*** Block opens ***
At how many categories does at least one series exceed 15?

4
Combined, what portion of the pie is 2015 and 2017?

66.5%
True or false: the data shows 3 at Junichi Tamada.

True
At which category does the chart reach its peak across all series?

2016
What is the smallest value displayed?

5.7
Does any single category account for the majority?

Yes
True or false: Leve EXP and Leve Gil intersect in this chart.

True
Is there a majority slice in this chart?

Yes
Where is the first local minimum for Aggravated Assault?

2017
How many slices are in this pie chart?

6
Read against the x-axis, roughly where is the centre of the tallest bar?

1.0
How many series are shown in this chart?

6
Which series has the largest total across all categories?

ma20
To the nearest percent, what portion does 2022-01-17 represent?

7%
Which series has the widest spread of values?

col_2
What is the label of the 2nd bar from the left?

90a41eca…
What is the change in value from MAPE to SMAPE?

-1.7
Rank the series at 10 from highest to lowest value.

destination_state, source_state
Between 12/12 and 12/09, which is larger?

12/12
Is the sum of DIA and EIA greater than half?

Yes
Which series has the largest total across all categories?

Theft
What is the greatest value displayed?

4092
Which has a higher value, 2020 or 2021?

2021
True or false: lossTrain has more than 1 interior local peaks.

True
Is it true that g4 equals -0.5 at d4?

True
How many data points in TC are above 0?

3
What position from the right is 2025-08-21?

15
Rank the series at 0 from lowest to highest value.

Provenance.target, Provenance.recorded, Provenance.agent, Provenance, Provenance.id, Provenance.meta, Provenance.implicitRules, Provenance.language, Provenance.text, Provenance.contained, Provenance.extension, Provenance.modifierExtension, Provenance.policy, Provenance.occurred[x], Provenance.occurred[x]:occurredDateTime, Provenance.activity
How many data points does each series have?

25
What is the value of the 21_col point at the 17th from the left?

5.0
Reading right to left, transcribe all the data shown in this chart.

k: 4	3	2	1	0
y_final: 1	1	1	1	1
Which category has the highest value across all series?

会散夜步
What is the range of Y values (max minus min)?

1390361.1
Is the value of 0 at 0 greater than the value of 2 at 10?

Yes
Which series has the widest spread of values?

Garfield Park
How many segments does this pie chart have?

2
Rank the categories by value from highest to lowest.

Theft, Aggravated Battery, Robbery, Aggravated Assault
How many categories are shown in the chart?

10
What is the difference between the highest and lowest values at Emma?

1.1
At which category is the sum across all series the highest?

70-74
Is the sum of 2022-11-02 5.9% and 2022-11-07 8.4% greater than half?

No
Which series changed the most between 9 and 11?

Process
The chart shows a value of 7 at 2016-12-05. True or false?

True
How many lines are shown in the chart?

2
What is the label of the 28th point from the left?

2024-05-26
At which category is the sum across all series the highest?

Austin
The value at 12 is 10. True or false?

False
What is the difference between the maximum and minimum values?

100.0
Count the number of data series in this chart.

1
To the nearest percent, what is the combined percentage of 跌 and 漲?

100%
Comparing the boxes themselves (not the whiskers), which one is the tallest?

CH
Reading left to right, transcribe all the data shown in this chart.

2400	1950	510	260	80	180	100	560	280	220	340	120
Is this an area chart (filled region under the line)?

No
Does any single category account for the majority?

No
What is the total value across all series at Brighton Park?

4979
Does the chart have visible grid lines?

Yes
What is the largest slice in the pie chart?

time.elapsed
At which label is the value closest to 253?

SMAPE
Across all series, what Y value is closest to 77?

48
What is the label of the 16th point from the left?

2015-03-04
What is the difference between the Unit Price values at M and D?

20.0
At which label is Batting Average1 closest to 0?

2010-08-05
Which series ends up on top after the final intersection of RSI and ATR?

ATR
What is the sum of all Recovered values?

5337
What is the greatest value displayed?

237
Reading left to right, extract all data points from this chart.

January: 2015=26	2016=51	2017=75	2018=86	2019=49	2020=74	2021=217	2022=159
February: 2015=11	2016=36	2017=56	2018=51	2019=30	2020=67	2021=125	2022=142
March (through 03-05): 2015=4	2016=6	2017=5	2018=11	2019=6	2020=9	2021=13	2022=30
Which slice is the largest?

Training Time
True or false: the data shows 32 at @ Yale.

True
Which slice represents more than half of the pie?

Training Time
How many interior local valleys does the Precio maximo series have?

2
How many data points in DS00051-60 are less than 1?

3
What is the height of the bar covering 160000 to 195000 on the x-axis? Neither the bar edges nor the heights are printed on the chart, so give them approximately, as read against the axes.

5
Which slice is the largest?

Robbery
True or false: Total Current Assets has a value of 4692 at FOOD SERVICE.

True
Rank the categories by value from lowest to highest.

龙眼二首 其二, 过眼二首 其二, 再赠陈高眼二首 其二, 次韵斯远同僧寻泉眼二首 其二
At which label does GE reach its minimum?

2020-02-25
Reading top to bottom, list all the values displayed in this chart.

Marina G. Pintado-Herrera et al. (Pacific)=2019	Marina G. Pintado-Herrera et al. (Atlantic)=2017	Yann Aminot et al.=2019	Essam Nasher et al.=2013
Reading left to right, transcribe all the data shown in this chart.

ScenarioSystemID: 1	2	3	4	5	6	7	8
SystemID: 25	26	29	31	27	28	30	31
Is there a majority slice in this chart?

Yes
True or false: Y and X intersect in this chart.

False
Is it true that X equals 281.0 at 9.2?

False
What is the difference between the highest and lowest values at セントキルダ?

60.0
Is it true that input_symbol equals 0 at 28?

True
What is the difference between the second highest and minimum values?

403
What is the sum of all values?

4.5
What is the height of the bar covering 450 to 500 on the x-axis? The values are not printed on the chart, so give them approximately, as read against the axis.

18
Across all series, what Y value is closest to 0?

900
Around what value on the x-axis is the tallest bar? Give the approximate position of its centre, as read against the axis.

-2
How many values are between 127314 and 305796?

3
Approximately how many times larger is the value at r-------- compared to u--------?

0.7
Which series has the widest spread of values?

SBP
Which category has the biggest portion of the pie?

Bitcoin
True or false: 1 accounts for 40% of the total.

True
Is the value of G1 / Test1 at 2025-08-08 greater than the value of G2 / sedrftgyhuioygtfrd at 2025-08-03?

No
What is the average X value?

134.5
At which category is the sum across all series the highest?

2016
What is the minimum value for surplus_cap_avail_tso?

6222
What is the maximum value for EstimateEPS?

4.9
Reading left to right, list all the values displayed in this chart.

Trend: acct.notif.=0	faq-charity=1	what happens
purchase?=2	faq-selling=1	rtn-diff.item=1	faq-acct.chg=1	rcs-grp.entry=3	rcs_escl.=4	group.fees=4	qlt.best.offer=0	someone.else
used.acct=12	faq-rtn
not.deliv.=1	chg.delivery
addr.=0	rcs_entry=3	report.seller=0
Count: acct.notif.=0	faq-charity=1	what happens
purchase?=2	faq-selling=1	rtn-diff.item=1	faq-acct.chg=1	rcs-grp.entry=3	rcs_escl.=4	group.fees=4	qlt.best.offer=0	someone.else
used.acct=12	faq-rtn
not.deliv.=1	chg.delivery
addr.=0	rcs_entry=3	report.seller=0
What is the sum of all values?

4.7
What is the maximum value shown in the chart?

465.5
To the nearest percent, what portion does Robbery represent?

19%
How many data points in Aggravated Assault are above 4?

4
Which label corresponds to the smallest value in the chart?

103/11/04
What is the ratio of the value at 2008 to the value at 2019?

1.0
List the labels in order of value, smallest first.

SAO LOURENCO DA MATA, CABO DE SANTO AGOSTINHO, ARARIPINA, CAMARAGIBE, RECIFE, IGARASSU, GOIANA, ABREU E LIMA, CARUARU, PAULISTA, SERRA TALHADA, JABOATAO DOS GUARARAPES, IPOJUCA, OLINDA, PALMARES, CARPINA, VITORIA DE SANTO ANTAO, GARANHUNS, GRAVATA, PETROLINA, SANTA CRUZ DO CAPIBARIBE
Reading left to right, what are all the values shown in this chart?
*** Block closes ***
§ **Problem description**:
Reproduce word for word everything in the rows above, from the line containing "Theft, Aggravated Battery, Robbery, Aggravated" down to the line containing "How many interior", including both of those lines.

§ **Exercise answer**:
Theft, Aggravated Battery, Robbery, Aggravated Assault
How many categories are shown in the chart?

10
What is the difference between the highest and lowest values at Emma?

1.1
At which category is the sum across all series the highest?

70-74
Is the sum of 2022-11-02 5.9% and 2022-11-07 8.4% greater than half?

No
Which series changed the most between 9 and 11?

Process
The chart shows a value of 7 at 2016-12-05. True or false?

True
How many lines are shown in the chart?

2
What is the label of the 28th point from the left?

2024-05-26
At which category is the sum across all series the highest?

Austin
The value at 12 is 10. True or false?

False
What is the difference between the maximum and minimum values?

100.0
Count the number of data series in this chart.

1
To the nearest percent, what is the combined percentage of 跌 and 漲?

100%
Comparing the boxes themselves (not the whiskers), which one is the tallest?

CH
Reading left to right, transcribe all the data shown in this chart.

2400	1950	510	260	80	180	100	560	280	220	340	120
Is this an area chart (filled region under the line)?

No
Does any single category account for the majority?

No
What is the total value across all series at Brighton Park?

4979
Does the chart have visible grid lines?

Yes
What is the largest slice in the pie chart?

time.elapsed
At which label is the value closest to 253?

SMAPE
Across all series, what Y value is closest to 77?

48
What is the label of the 16th point from the left?

2015-03-04
What is the difference between the Unit Price values at M and D?

20.0
At which label is Batting Average1 closest to 0?

2010-08-05
Which series ends up on top after the final intersection of RSI and ATR?

ATR
What is the sum of all Recovered values?

5337
What is the greatest value displayed?

237
Reading left to right, extract all data points from this chart.

January: 2015=26	2016=51	2017=75	2018=86	2019=49	2020=74	2021=217	2022=159
February: 2015=11	2016=36	2017=56	2018=51	2019=30	2020=67	2021=125	2022=142
March (through 03-05): 2015=4	2016=6	2017=5	2018=11	2019=6	2020=9	2021=13	2022=30
Which slice is the largest?

Training Time
True or false: the data shows 32 at @ Yale.

True
Which slice represents more than half of the pie?

Training Time
How many interior local valleys does the Precio maximo series have?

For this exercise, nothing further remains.